Stored items from a collection:
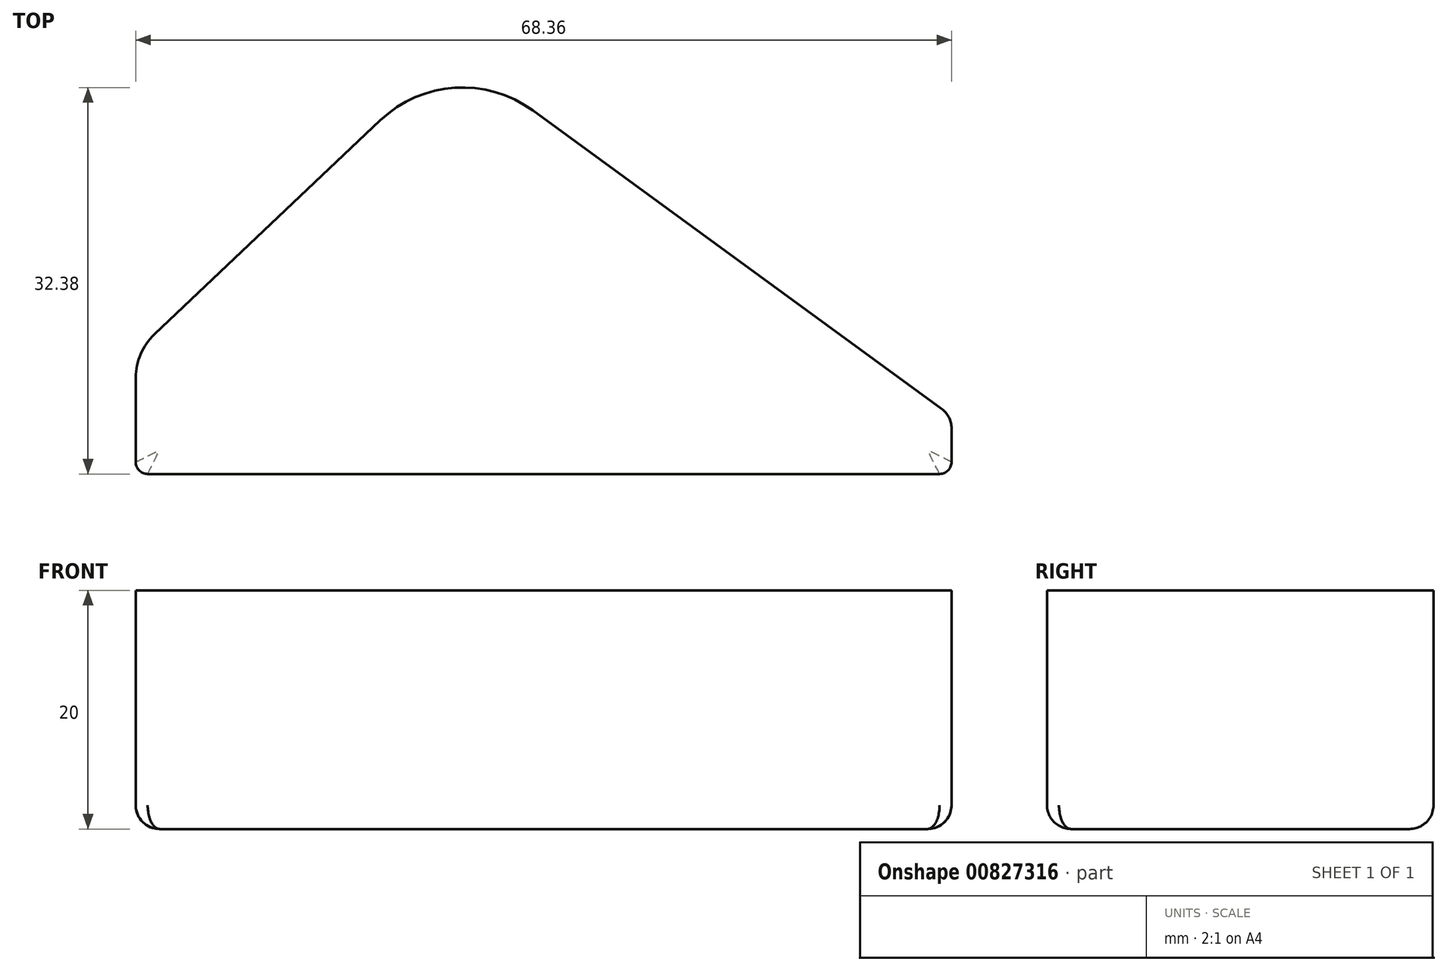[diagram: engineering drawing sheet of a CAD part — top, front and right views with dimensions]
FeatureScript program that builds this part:
annotation { "Feature Type Name" : "Feature", "Feature Type Description" : "" }
export const myFeature = defineFeature(function(context is Context, id is Id, definition is map)
    precondition{}
    {
        {
            var Q0;
            Q0=qCreatedBy(makeId("Top.planeOp"),FACE);
            var sketch = newSketch(context, id + "F0", { "sketchPlane" : qUnion([Q0])});
            skLineSegment(sketch, "E0", {"start": v(-34, 25) * mm, "end": v(-8.46, 25) * mm});
            skLineSegment(sketch, "E1", {"start": v(32.36, 25) * mm, "end": v(-8.46, 25) * mm});
            skLineSegment(sketch, "E2", {"start": v(-8.46, 25) * mm, "end": v(-8.46, 60.37) * mm});
            skLineSegment(sketch, "E3", {"start": v(-35, 26) * mm, "end": v(-35, 33.07) * mm});
            skLineSegment(sketch, "E4", {"start": v(-33.44, 36.7) * mm, "end": v(-14.5, 54.64) * mm});
            skLineSegment(sketch, "E5", {"start": v(-1.73, 55.46) * mm, "end": v(32.54, 30.45) * mm});
            skPoint(sketch, "E6.visualSharp", {"position": v(-35, 35.22) * mm});
            skArc(sketch, "E6.filletArc", {"start": v(-33.44, 36.7) * mm, "mid": v(-34.6, 35.04) * mm, "end": v(-35, 33.07) * mm});
            skPoint(sketch, "E7.visualSharp", {"position": v(-8.46, 60.37) * mm});
            skArc(sketch, "E7.filletArc", {"start": v(-1.73, 55.46) * mm, "mid": v(-8.27, 57.36) * mm, "end": v(-14.5, 54.64) * mm});
            skArc(sketch, "E8.filletArc", {"start": v(-35, 26) * mm, "mid": v(-34.7, 25.3) * mm, "end": v(-34, 25) * mm});
            skLineSegment(sketch, "E9", {"start": v(33.36, 26) * mm, "end": v(33.36, 28.83) * mm});
            skArc(sketch, "E10.filletArc", {"start": v(32.36, 25) * mm, "mid": v(33.07, 25.3) * mm, "end": v(33.36, 26) * mm});
            skPoint(sketch, "E11.visualSharp", {"position": v(33.36, 29.85) * mm});
            skArc(sketch, "E11.filletArc", {"start": v(33.36, 28.83) * mm, "mid": v(33.14, 29.74) * mm, "end": v(32.54, 30.45) * mm});
            skSolve(sketch);
        }
        {
            var Q0;
            {var subQ2=sQuery(id+"F0.wireOp",EDGE,"E0");Q0=makeQuery(id+"F0.imprint","IMPRINT",FACE,{"disambiguationData":[TD([[makeQuery(id+"F0.imprint","IMPRINT",EDGE,{"derivedFrom":subQ2}),1.0]])]});}
            var Q1;
            {var subQ1=sQuery(id+"F0.wireOp",EDGE,"E1");Q1=makeQuery(id+"F0.imprint","IMPRINT",FACE,{"disambiguationData":[TD([[makeQuery(id+"F0.imprint","IMPRINT",EDGE,{"derivedFrom":subQ1}),-1.0]])]});}
            extrude(context, id + "F1", {"entities" : qUnion([Q0, Q1]), "oppositeDirection" : true, "depth" : 20 * mm, "offsetDistance" : 25 * mm});
        }
        {
            var Q0;
            Q0=makeQuery(id+"F1.opExtrude","CAP_EDGE",EDGE,{"disambiguationData":[OSD([sQuery(id+"F0.wireOp",EDGE,"E0"),sQuery(id+"F0.wireOp",EDGE,"E1")])],"isStart":false});
            fillet(context, id + "F2", {"entities" : qUnion([Q0]), "radius" : 2 * mm, "tangentPropagation" : true, "allowEdgeOverflow" : false});
        }
    });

TASK: Tally the lines in the rows above that contain the string "skPoint", treating case as significant. Reply with the number only.

EXPECTED ANSWER: 3